- Born: William Edward Philips 12 February 1987 (age 39) South London, England
- Origin: Cornwall, England
- Genres: Electronic
- Occupations: DJ; record producer; songwriter;
- Years active: 2009–present
- Label: Monday

= Tourist (musician) =

English electronic musician (born 1987)

William Edward Phillips (born 12 February 1987), also known by his stage name Tourist, is an English electronic musician and songwriter.

==Biography==
In 2015 he won the Grammy Award for Song of the Year for co-writing Sam Smith's "Stay with Me", along with James Napier. Since then, he has gone on to release six full-length albums, U (6 May 2016), Everyday (15 February 2019), Wild (18 October 2019), Inside Out (20 May 2022), Memory Morning (19 April 2024) and Music Is Invisible (5 December 2025) alongside several more EPs. He remains active as a writer, producer, and remixer, including remixing artists like Christine & The Queens, Hozier, Wolf Alice, and Chvrches.

==Discography==
===Albums===
- U (2016)
- Everyday (2019)
- Wild (2019)
- Inside Out (2022)
- Memory Morning (2024)
- Music Is Invisible (2025)

===EPs===
- Tourist (2012)
- Tonight (2013)
- Patterns (2014)
- Wash (2017)
- Wild (Reworks) (2020)

===Singles===

List of singles, showing year released and album name
Title: Year; Album
"Wait": 2014; U
"Patterns" (featuring Lianne La Havas): Patterns EP
"Illuminate" (featuring Years & Years): Non-album single
"I Can't Keep Up" (featuring Will Heard): Patterns EP
"Holding On" (featuring Josef Salvat and Niia): 2015; Non-album single
"Waves": U
"To Have You Back": 2016
"Run"
"We Stayed Up All Night" (featuring Ardyn): 2017; Wash EP
"Sleepwalking" (featuring Swim Mountain and Esther Joy)
"Apollo": 2018; Everyday
"Someone Else"
"Hearts"
"Emily": 2019
"Love Theme" (with Shura)
"Elixir": Wild
"Bunny"
"Last": 2020; Non-album singles
"Siren"

--- ACTIVITY LIST ---
- 1) According to the Tourist article, which song earned him the Grammy Award for Song of the Year in 2015?
- 2) How would you render this sentence from the Tourist article in Spanish: "He remains active as a writer, producer, and remixer, including remixing artists like Christine & The Queens, Hozier, Wolf Alice, and Chvrches."
- 3) Write out the passage of the Tourist article starting at "English electronic musician (born" and ending at "- Everyday (2019)".
Nothing in the records is needed here.

--- INFORMATION SUPPLIED ---
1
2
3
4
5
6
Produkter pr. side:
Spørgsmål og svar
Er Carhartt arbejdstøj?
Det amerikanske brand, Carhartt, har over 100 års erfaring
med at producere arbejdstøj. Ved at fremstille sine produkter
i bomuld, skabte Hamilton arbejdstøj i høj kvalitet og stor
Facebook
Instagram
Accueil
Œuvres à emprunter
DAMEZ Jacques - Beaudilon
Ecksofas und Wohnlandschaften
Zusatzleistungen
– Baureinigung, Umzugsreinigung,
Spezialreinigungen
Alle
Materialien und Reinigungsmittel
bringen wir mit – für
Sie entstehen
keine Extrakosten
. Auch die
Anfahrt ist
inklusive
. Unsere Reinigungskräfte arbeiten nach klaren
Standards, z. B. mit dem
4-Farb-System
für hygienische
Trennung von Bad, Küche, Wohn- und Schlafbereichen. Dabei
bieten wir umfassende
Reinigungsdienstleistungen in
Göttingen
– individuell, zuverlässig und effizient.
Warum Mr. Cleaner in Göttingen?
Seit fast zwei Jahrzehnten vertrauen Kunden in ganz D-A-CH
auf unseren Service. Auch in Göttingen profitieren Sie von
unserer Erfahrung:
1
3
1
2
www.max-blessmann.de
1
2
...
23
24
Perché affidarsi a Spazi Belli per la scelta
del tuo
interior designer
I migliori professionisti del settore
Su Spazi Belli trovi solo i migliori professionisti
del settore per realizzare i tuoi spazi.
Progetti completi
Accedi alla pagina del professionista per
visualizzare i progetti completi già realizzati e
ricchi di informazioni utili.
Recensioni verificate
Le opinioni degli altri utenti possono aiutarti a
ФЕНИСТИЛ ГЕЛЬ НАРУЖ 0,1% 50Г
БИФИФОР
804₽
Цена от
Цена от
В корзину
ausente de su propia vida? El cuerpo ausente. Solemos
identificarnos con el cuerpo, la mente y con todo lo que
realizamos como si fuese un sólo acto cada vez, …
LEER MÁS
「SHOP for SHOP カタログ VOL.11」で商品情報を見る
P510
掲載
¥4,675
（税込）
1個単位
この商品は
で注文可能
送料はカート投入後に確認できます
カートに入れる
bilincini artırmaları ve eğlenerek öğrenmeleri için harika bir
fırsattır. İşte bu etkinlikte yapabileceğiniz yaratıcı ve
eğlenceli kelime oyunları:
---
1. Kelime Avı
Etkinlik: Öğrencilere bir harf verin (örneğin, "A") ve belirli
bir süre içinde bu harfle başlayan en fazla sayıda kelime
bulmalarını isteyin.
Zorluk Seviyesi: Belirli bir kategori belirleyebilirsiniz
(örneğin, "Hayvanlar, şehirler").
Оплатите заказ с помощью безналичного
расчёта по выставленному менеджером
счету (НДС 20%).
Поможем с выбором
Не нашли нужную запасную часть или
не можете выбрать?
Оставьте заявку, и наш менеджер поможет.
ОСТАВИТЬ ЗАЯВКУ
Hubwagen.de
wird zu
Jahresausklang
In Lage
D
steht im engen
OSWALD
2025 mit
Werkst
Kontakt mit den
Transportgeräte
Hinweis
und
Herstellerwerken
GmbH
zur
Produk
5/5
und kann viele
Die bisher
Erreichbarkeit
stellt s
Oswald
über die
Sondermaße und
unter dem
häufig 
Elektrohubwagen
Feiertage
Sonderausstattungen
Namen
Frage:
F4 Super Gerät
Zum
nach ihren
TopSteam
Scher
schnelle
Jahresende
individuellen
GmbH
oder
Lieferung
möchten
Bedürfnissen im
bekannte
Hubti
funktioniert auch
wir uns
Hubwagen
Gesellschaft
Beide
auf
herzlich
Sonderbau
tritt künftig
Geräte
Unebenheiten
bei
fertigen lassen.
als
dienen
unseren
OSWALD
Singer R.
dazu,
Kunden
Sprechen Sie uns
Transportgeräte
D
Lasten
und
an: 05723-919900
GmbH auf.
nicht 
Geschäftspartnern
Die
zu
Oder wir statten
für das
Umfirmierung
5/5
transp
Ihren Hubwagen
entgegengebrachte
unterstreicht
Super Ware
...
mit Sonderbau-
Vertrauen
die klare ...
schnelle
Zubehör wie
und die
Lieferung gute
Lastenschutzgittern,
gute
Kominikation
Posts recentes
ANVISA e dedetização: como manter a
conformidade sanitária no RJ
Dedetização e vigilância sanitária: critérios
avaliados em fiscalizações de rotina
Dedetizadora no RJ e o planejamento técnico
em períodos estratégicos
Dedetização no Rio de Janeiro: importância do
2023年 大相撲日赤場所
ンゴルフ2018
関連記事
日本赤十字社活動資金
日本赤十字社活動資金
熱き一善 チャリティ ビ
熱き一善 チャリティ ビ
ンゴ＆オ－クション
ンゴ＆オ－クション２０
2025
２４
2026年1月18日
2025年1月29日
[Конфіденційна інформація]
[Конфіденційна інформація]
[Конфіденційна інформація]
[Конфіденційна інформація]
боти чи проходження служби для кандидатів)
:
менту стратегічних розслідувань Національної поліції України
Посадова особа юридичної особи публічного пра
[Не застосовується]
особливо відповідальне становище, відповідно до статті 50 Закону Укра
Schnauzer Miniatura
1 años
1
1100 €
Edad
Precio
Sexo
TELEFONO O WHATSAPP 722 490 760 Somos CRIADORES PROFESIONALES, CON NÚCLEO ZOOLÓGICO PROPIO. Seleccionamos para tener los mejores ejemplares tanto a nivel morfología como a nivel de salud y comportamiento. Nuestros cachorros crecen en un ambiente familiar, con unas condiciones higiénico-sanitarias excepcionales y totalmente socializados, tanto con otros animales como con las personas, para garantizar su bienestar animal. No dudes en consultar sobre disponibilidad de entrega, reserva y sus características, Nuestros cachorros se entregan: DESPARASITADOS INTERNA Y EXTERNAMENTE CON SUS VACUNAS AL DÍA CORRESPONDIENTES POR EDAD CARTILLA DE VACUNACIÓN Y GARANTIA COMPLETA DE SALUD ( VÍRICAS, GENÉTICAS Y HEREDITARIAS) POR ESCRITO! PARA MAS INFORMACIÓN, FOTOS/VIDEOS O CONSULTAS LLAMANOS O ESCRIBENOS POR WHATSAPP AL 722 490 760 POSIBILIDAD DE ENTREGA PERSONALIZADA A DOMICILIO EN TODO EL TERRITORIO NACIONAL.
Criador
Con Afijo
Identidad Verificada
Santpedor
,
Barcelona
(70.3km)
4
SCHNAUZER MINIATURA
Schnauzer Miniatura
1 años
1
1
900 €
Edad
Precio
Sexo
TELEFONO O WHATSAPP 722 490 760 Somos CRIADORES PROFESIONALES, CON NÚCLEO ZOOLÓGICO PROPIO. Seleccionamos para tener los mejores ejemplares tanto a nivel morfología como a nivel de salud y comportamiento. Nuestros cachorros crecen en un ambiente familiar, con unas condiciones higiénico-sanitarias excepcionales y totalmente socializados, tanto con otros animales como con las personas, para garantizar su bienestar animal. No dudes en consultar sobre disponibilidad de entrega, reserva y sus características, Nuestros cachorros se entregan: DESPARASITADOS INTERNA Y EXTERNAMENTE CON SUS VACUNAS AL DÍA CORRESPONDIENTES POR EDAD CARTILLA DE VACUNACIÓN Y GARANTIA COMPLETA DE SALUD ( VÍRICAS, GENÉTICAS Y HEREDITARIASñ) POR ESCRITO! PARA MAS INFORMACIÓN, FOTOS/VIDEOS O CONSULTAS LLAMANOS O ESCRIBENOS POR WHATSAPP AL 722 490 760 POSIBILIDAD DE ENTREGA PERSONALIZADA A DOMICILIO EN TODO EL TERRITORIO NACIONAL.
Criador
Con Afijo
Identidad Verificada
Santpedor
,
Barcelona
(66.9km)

--- TASK-BY-TASK SOLUTIONS ---
- 1) Sam Smith's "Stay with Me", which he co-wrote with James Napier.

- 2) Sigue activo como compositor, productor y remezclador, e incluso ha remezclado a artistas como Christine & The Queens, Hozier, Wolf Alice y Chvrches.

- 3)
English electronic musician (born 1987)

William Edward Phillips (born 12 February 1987), also known by his stage name Tourist, is an English electronic musician and songwriter.

==Biography==
In 2015 he won the Grammy Award for Song of the Year for co-writing Sam Smith's "Stay with Me", along with James Napier. Since then, he has gone on to release six full-length albums, U (6 May 2016), Everyday (15 February 2019), Wild (18 October 2019), Inside Out (20 May 2022), Memory Morning (19 April 2024) and Music Is Invisible (5 December 2025) alongside several more EPs. He remains active as a writer, producer, and remixer, including remixing artists like Christine & The Queens, Hozier, Wolf Alice, and Chvrches.

==Discography==
===Albums===
- U (2016)
- Everyday (2019)